WHAT THE EXERCISE ASKS: Would you please return the data below verbatim, without its pictures?

[[ RECORDS SUPPLIED open ]]

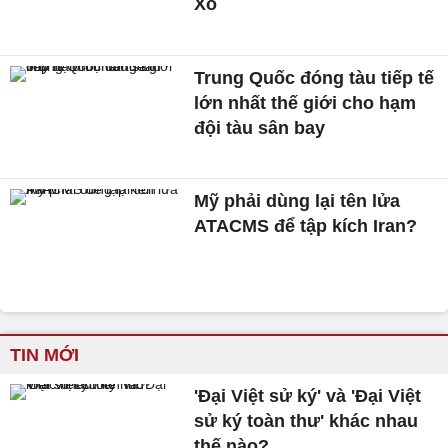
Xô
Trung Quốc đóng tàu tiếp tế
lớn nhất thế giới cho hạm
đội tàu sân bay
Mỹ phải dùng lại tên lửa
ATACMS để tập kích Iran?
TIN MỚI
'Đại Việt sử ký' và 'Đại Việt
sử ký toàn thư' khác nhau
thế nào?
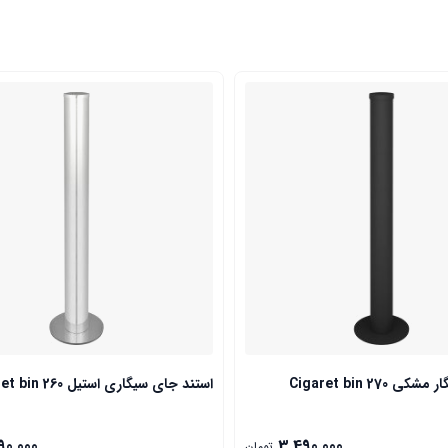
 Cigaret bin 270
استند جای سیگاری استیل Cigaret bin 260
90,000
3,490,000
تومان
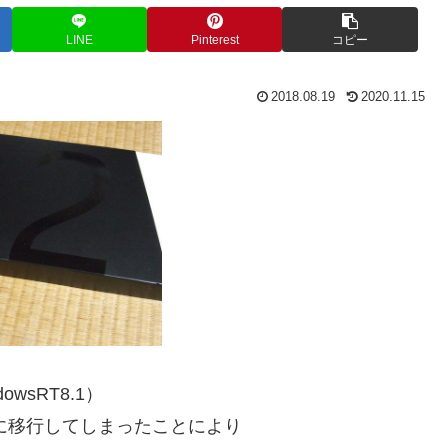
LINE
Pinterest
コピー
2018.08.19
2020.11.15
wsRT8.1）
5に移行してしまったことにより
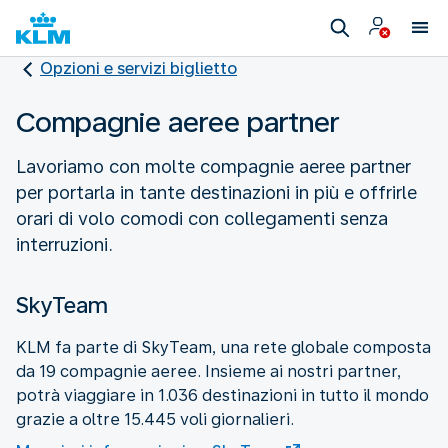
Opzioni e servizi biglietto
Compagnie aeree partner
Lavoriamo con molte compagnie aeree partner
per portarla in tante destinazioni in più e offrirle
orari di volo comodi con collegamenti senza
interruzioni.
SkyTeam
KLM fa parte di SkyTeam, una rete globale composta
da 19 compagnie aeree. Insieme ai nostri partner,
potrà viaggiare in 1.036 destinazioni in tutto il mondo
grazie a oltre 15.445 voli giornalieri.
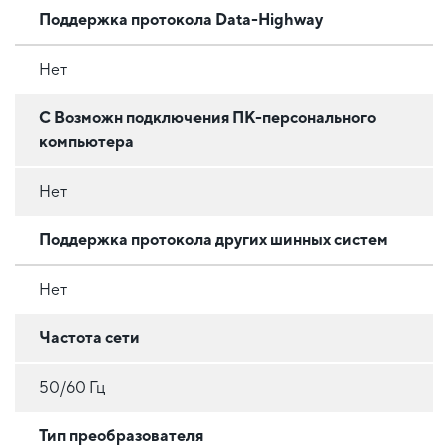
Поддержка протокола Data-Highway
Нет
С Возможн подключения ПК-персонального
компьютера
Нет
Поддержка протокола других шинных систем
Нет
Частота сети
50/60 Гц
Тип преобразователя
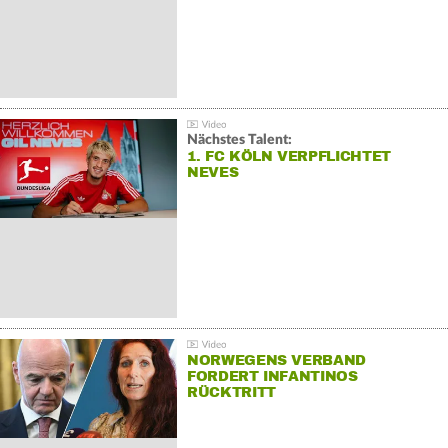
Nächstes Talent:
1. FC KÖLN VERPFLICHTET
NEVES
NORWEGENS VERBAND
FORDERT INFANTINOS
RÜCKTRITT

[[ RECORDS SUPPLIED closed ]]

PROBLEM SOLUTION:
Xô
Trung Quốc đóng tàu tiếp tế
lớn nhất thế giới cho hạm
đội tàu sân bay
Mỹ phải dùng lại tên lửa
ATACMS để tập kích Iran?
TIN MỚI
'Đại Việt sử ký' và 'Đại Việt
sử ký toàn thư' khác nhau
thế nào?
 Cigaret bin 270
استند جای سیگاری استیل Cigaret bin 260
90,000
3,490,000
تومان
LINE
Pinterest
コピー
2018.08.19
2020.11.15
wsRT8.1）
5に移行してしまったことにより
Opzioni e servizi biglietto
Compagnie aeree partner
Lavoriamo con molte compagnie aeree partner
per portarla in tante destinazioni in più e offrirle
orari di volo comodi con collegamenti senza
interruzioni.
SkyTeam
KLM fa parte di SkyTeam, una rete globale composta
da 19 compagnie aeree. Insieme ai nostri partner,
potrà viaggiare in 1.036 destinazioni in tutto il mondo
grazie a oltre 15.445 voli giornalieri.
Поддержка протокола Data-Highway
Нет
С Возможн подключения ПК-персонального
компьютера
Нет
Поддержка протокола других шинных систем
Нет
Частота сети
50/60 Гц
Тип преобразователя
Nächstes Talent:
1. FC KÖLN VERPFLICHTET
NEVES
NORWEGENS VERBAND
FORDERT INFANTINOS
RÜCKTRITT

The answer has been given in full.